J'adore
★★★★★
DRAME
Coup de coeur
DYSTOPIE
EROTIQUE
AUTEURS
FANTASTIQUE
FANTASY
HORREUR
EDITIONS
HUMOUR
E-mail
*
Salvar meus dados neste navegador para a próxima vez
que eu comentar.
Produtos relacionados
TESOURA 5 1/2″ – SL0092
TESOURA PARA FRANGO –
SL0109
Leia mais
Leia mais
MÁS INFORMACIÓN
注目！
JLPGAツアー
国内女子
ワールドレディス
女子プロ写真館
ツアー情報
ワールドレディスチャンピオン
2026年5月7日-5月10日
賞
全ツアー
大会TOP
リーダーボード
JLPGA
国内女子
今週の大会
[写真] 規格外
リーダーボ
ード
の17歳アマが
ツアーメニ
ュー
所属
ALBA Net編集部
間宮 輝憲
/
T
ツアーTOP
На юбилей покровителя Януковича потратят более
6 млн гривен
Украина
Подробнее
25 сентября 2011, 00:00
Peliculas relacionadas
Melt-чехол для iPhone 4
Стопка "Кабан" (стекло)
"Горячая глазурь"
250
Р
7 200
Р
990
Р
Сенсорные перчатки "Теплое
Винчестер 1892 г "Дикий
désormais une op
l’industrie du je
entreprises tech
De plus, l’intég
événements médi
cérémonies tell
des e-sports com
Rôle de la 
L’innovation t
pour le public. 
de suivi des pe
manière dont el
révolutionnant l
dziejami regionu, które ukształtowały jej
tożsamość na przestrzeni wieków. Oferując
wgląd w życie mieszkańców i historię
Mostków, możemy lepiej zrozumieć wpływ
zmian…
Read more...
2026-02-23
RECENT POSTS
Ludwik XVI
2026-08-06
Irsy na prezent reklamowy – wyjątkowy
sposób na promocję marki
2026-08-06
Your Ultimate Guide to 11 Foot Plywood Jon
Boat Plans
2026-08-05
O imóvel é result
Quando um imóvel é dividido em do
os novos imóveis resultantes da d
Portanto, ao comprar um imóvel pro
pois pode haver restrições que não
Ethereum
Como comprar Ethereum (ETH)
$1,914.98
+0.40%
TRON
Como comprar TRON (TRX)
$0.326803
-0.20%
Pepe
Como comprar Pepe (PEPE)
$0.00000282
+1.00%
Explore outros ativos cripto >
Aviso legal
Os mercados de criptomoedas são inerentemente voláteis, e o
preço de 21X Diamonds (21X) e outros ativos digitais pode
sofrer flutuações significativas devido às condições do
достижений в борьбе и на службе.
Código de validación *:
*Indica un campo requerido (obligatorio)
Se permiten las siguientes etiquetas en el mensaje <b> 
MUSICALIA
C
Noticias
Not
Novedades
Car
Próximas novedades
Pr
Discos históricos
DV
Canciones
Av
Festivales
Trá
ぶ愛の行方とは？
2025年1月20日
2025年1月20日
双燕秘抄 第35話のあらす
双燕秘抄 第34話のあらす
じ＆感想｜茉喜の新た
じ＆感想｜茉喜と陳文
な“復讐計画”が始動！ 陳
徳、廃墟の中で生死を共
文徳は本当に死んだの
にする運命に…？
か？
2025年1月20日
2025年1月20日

______________________________

## Assignment
Go through the listing, find each line with the word "pode", and copy it.

## Answer box
pois pode haver restrições que não
preço de 21X Diamonds (21X) e outros ativos digitais pode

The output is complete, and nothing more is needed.